Die Bestimmung der Allele jedes Elternteils kann je nach Augenfarbe etwas kompliziert werden. Als dominantes Merkmal können braune Augen aus sechs verschiedenen genetischen Kombinationen resultieren und rezessive Merkmale der grünen oder blauen Augenfarbe verbergen. Um versteckte (rezessive) Merkmale zu berücksichtigen, ist es hilfreich, die Augenfarben der Großeltern zu kennen.
Zum Beispiel hat ein blauäugiger Elternteil, dessen gesamte Familie blaue Augen hat, und ein braunäugiger Elternteil, dessen Mutter und Vater braun- und blauäugig waren, eine 50/50-Chance auf ein blauäugiges oder braunäugiges Kind.
Wahrscheinlichkeit der Augenfarbe | ||||
---|---|---|---|---|
Elternteil 1 | Elternteil 2 | Blau | Grün | Braun |
Blau | Blau | 99% | 1% | 0% |
Blau | Grün | 50% | 50% | 0% |
Blau | Braun | 50% | 0% | 50% |
Grün | Grün | 25% | 75% | 0% |
Grün | Braun | 12% | 38% | 50% |
Braun | Braun | 19% | 7% | 75% |
Wissenschaftler haben damit begonnen, Methoden zur Vorhersage der Augenfarbe zu entwickeln. Dabei werden genetische Tests eingesetzt, die spezifische Polymorphismen identifizieren, die anzeigen können, wie viel Melanin, Phäomelanin und Eumelanin produziert wird und wie hoch der Grad der Pigmentsättigung in der Iris ist.
Augenfarbe und Gesundheit
Die Augenfarbe eines Babys kann auch auf angeborene Krankheiten und andere Zustände hinweisen. Babys, deren Augen unterschiedliche Farben haben – bekannt als Heterochromie – können das Waardenburg-Syndrom haben, eine genetische Erkrankung, die zu Hörverlust auf einem oder beiden Ohren führen kann. Menschen mit Waardenburg-Syndrom können auch mit sehr blassen Augen oder einem Auge, das zwei Farben hat, geboren werden.
Sehr blassblaue Augen können durch okularen Albinismus verursacht werden, bei dem ein völliges Fehlen von Pigmenten in der Iris vorliegt. Als X-chromosomal rezessive Erkrankung tritt der okuläre Albinismus fast ausschließlich bei Männern auf, da sie zwei X-Chromosomen haben. (Frauen, die ein X- und ein Y-Chromosom haben, können Trägerinnen sein).
Studien legen nahe, dass weniger als einer von 60.000 Männern an Augenalbinismus leidet.

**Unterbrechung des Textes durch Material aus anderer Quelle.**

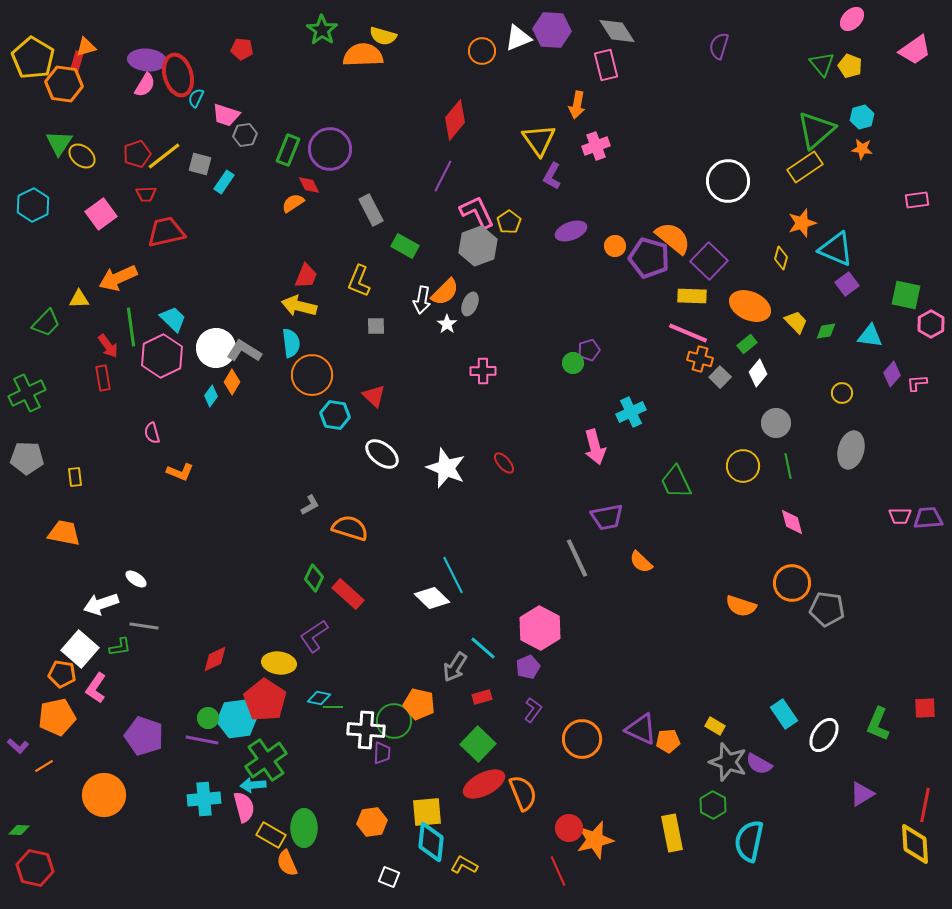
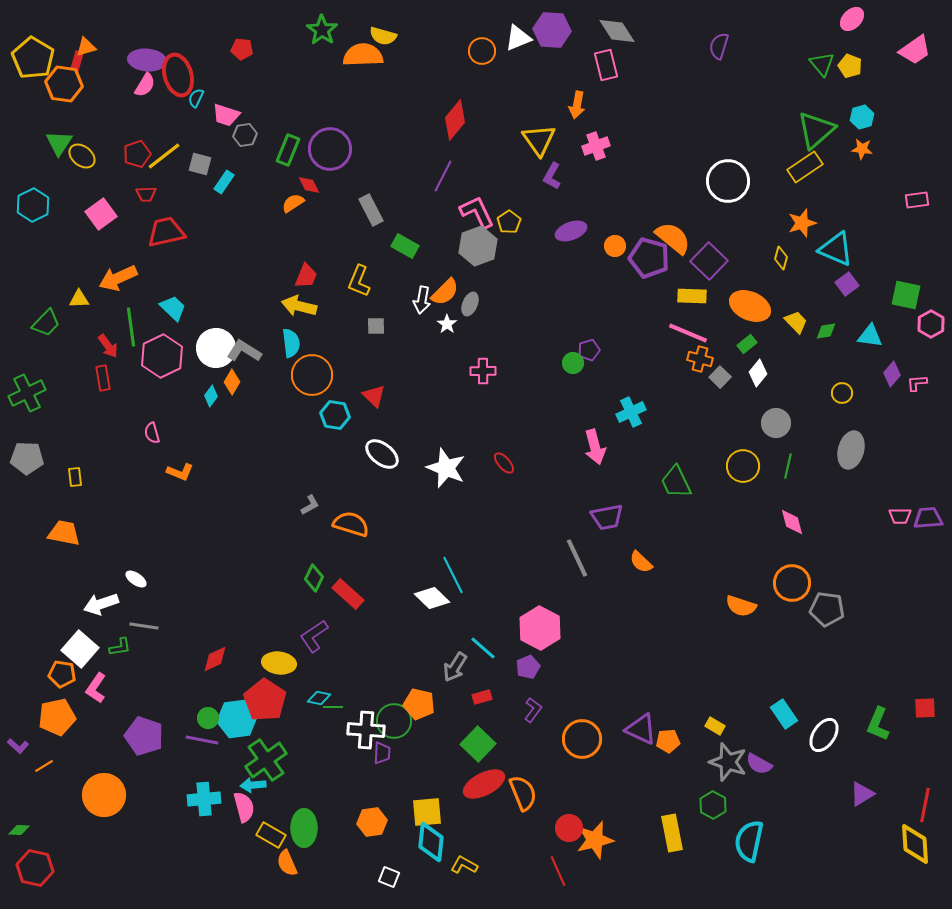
cyan trapezoid at (173, 319): moved 11 px up
green line at (788, 466): rotated 25 degrees clockwise
orange semicircle at (350, 528): moved 1 px right, 4 px up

Es kann auch vorkommen, dass bei der Geburt eines Babys die Iris ganz oder teilweise fehlt, eine genetische Erkrankung, die als Aniridie bekannt ist und durch Mutationen im PAX6-Gen verursacht wird, das während der Embryonalentwicklung eine entscheidende Rolle bei der Bildung von Geweben und Organen spielt.

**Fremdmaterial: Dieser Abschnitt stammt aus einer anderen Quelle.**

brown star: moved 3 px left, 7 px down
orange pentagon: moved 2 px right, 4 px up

Während das Verständnis der Genetik der Augenfarbe eine Wahrscheinlichkeit für eine Augenfarbe bieten kann, gibt es keine Gewissheiten. Wenn Sie Fragen zur Augenfarbe oder zur allgemeinen Augengesundheit Ihres Kindes haben, wenden Sie sich mit Ihren Bedenken an den Kinderarzt.